How the next March on Washington impacts freedom, equality and justice for all

How the next March on Washington impacts freedom, equality and justice for all
The White House in Washington, D.C., closeup of southern facade. (Photo credit: Shutterstock.com / Lux Blue)

For at least two centuries, Aug. 28 has been associated with freedom and expansion of democratic ideals and principles. The British Slavery Abolition Act received Royal Assent on Aug. 28, 1833, freeing more than 800,000 enslaved Africans in the Caribbean and South Africa as well as a small number in Canada.


Ten suffragists were arrested as they picketed U.S. President Woodrow Wilson for women’s right to vote at the White House on Aug. 28, 1917.
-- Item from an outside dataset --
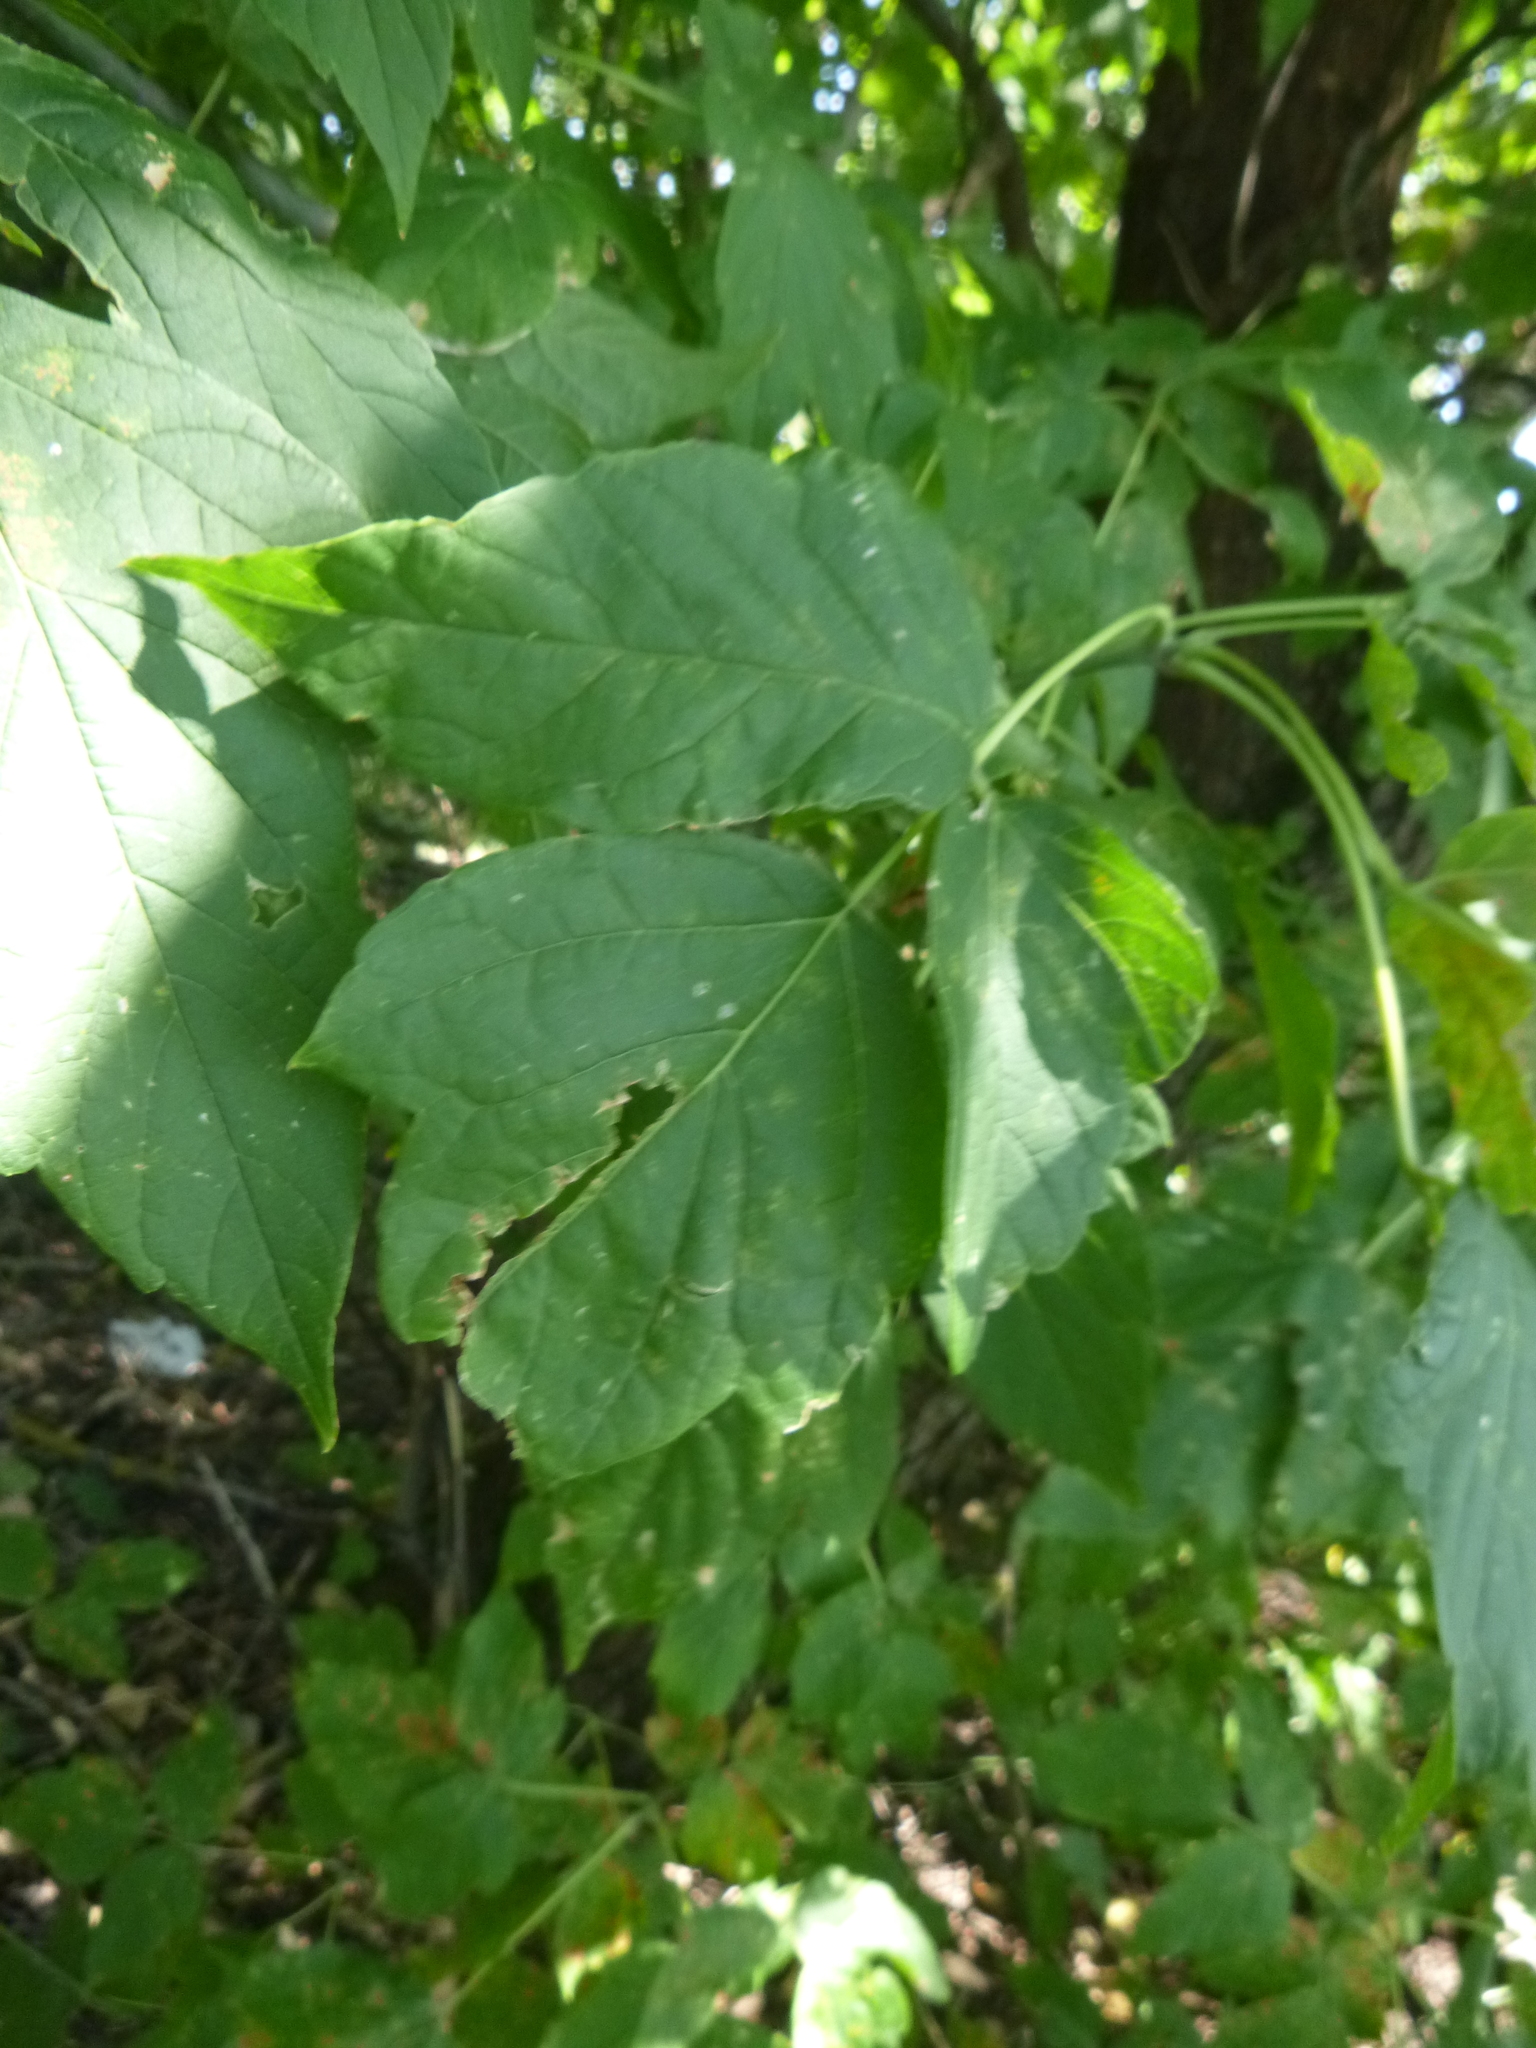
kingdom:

On Aug. 28, 1955, two White men named Roy Bryant and J.W. Milam abducted, tortured and lynched a 14-year-old Black boy named Emmett Till. Mamie Till Bradley, his mother, insisted on allowing the Chicago Defender, Jet magazine and other Black newspapers to run photos of his mutilated body, sparking outrage and galvanizing the “Emmett Till Generation” to fight racism and discrimination. Some historians characterize this tragic event as the beginning of the 20th-century movement for civil rights in the United States.

On Aug. 28, 1963, 100 years after the signing of the Emancipation Proclamation, approximately 250,000 people marched down Constitution and Independence Avenues to the Lincoln Memorial and into history to hear Dr. King proclaim the dream of a nation that would no longer practice Jim Crow segregation, deny citizens the right to vote or practice race discrimination in virtually every sector of social, economic and political life in the United States.


Barack Obama, the first Black President of the United States, was nominated by the Democratic Party in Denver, Colorado on Aug. 28, 2008.

Following in this tradition, it is altogether fitting and proper that the nation should gather on Aug. 28, 2021, to march once again on Washington, to dramatize the struggle to secure the right to vote, guarantee fair election administration, an end to racial and political gerrymandering and to outlaw the obscene influence of money in U.S. politics.

Led by a coalition of the nation’s leading civil rights organizations, this March on Washington is not a march for Black people only, or women only, or only people of color. Everyone who believes in freedom, equality, equal opportunity, democracy and majority rule, should consider marching on Aug. 28.

Marching together, advocates and their allies can move us all closer to the ideal of a nation conceived by our mothers and fathers in liberty and dedicated to the proposition that all men and women are created equal.